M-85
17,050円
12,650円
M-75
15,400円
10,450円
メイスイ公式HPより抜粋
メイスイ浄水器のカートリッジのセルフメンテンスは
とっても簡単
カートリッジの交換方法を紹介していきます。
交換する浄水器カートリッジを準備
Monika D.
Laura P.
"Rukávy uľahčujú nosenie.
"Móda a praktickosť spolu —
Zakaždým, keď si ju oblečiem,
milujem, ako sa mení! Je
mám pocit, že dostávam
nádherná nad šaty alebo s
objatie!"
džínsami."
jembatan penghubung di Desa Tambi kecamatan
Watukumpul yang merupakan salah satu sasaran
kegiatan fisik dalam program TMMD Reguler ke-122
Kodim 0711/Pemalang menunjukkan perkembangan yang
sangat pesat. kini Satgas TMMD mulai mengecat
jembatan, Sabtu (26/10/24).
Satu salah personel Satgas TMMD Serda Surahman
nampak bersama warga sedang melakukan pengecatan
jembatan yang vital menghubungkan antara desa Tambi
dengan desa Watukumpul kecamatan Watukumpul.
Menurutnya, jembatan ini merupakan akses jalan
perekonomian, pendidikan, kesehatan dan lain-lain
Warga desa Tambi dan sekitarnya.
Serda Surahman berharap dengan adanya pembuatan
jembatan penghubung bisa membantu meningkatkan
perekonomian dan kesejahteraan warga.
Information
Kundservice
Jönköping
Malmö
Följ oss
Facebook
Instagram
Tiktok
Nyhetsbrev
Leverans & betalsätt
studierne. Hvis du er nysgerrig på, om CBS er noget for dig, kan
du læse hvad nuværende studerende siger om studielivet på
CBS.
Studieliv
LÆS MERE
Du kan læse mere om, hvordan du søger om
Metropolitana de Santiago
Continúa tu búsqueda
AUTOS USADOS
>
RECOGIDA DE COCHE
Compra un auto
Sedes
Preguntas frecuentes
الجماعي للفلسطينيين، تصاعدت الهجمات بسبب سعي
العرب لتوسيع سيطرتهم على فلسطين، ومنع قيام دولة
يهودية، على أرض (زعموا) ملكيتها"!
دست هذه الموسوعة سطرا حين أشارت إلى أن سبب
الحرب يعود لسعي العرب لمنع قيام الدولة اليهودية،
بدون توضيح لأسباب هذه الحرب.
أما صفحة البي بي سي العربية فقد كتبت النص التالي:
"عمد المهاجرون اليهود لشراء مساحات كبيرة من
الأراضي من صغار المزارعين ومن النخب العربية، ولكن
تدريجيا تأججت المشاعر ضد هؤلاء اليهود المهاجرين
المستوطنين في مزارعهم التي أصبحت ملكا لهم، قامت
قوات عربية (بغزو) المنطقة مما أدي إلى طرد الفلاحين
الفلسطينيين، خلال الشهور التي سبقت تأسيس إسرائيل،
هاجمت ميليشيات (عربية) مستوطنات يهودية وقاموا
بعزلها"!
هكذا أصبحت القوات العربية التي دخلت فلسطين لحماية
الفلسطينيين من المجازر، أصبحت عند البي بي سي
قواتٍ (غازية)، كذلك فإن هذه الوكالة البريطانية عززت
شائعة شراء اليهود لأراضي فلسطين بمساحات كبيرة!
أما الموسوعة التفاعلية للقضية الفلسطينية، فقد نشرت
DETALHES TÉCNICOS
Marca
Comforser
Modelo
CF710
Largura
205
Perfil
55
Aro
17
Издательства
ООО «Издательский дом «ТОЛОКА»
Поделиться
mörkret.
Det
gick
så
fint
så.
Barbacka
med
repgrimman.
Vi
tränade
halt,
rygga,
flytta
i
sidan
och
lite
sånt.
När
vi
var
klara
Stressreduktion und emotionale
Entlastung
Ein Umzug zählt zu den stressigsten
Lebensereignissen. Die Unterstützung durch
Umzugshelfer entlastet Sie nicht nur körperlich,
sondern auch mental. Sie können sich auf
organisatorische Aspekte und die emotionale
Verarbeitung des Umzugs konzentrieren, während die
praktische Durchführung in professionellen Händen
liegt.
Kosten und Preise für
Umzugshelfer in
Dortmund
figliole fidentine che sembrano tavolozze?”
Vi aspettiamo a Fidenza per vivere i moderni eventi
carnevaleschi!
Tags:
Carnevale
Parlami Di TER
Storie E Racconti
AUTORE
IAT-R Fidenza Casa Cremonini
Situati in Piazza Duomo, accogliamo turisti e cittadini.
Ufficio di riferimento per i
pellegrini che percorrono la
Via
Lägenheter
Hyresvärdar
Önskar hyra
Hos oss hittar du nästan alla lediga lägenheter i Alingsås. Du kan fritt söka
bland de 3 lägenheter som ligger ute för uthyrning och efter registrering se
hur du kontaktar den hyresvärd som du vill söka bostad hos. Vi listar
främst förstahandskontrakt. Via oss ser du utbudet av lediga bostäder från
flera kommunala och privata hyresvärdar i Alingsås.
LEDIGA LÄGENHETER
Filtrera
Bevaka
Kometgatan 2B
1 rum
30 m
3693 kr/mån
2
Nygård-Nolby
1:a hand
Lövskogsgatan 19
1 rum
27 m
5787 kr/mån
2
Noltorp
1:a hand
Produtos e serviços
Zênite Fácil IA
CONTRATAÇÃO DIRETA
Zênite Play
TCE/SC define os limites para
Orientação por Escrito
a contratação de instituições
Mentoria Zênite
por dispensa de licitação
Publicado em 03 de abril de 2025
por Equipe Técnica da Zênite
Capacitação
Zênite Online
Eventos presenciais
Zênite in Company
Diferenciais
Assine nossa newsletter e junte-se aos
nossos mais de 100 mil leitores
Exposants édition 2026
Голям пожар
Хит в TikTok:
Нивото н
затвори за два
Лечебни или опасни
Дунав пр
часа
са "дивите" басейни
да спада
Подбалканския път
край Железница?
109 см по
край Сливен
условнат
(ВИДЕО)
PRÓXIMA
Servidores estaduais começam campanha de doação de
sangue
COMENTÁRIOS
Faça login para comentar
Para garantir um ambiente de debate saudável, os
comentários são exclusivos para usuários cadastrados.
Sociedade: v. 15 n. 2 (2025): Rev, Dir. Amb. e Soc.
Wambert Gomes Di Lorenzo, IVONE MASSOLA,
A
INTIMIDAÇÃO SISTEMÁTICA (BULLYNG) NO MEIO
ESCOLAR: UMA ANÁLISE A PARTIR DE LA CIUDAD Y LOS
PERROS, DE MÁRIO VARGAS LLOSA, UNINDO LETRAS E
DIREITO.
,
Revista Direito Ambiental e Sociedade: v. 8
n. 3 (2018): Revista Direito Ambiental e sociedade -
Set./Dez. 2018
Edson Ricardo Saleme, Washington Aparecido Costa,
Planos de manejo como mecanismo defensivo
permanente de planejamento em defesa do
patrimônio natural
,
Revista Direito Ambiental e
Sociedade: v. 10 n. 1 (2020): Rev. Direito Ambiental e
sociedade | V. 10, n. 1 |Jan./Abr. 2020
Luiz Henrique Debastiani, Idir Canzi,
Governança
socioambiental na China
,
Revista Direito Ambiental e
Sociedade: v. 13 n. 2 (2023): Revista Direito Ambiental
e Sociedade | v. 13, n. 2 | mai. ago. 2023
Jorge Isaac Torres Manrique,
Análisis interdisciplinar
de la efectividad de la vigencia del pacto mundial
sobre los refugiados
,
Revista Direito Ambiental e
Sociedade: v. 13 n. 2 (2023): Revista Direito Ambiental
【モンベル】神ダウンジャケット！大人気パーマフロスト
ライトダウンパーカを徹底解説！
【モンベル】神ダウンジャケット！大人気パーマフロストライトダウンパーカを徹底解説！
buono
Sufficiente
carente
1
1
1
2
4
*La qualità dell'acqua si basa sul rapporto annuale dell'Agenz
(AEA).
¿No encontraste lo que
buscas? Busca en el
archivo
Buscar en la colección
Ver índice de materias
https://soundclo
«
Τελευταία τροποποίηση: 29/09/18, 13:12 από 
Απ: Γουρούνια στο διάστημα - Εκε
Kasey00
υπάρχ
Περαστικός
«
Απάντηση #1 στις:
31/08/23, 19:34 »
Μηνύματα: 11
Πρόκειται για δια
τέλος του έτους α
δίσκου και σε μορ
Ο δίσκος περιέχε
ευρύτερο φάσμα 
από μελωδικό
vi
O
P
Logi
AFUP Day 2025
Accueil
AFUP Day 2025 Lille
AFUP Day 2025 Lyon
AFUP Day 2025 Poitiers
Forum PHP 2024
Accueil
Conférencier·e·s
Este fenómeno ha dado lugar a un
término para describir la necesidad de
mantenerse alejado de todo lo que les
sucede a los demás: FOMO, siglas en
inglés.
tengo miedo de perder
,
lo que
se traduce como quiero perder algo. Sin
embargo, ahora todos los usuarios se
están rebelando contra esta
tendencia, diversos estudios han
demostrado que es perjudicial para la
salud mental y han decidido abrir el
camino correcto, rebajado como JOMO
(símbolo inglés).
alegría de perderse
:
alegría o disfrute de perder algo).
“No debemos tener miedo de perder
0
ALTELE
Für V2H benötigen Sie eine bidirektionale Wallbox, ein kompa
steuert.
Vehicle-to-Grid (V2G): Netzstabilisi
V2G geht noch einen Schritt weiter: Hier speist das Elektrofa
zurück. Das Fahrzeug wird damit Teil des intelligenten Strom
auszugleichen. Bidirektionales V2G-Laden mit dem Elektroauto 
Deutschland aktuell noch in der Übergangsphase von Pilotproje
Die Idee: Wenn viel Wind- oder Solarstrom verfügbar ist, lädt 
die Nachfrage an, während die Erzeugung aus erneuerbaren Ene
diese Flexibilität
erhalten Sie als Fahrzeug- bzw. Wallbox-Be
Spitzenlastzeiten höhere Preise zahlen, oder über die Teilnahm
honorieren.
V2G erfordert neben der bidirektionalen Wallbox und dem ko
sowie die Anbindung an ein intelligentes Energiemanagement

*-*-*

REQUEST »
Once you find the line with "край Железница?" in the entries above, output it and each line after it up to and including the line with "Τελευταία τροποποίηση: 29/09/18, 13:12 από", and nothing else.

TASK RESPONSE »
край Железница?
109 см по
край Сливен
условнат
(ВИДЕО)
PRÓXIMA
Servidores estaduais começam campanha de doação de
sangue
COMENTÁRIOS
Faça login para comentar
Para garantir um ambiente de debate saudável, os
comentários são exclusivos para usuários cadastrados.
Sociedade: v. 15 n. 2 (2025): Rev, Dir. Amb. e Soc.
Wambert Gomes Di Lorenzo, IVONE MASSOLA,
A
INTIMIDAÇÃO SISTEMÁTICA (BULLYNG) NO MEIO
ESCOLAR: UMA ANÁLISE A PARTIR DE LA CIUDAD Y LOS
PERROS, DE MÁRIO VARGAS LLOSA, UNINDO LETRAS E
DIREITO.
,
Revista Direito Ambiental e Sociedade: v. 8
n. 3 (2018): Revista Direito Ambiental e sociedade -
Set./Dez. 2018
Edson Ricardo Saleme, Washington Aparecido Costa,
Planos de manejo como mecanismo defensivo
permanente de planejamento em defesa do
patrimônio natural
,
Revista Direito Ambiental e
Sociedade: v. 10 n. 1 (2020): Rev. Direito Ambiental e
sociedade | V. 10, n. 1 |Jan./Abr. 2020
Luiz Henrique Debastiani, Idir Canzi,
Governança
socioambiental na China
,
Revista Direito Ambiental e
Sociedade: v. 13 n. 2 (2023): Revista Direito Ambiental
e Sociedade | v. 13, n. 2 | mai. ago. 2023
Jorge Isaac Torres Manrique,
Análisis interdisciplinar
de la efectividad de la vigencia del pacto mundial
sobre los refugiados
,
Revista Direito Ambiental e
Sociedade: v. 13 n. 2 (2023): Revista Direito Ambiental
【モンベル】神ダウンジャケット！大人気パーマフロスト
ライトダウンパーカを徹底解説！
【モンベル】神ダウンジャケット！大人気パーマフロストライトダウンパーカを徹底解説！
buono
Sufficiente
carente
1
1
1
2
4
*La qualità dell'acqua si basa sul rapporto annuale dell'Agenz
(AEA).
¿No encontraste lo que
buscas? Busca en el
archivo
Buscar en la colección
Ver índice de materias
https://soundclo
«
Τελευταία τροποποίηση: 29/09/18, 13:12 από 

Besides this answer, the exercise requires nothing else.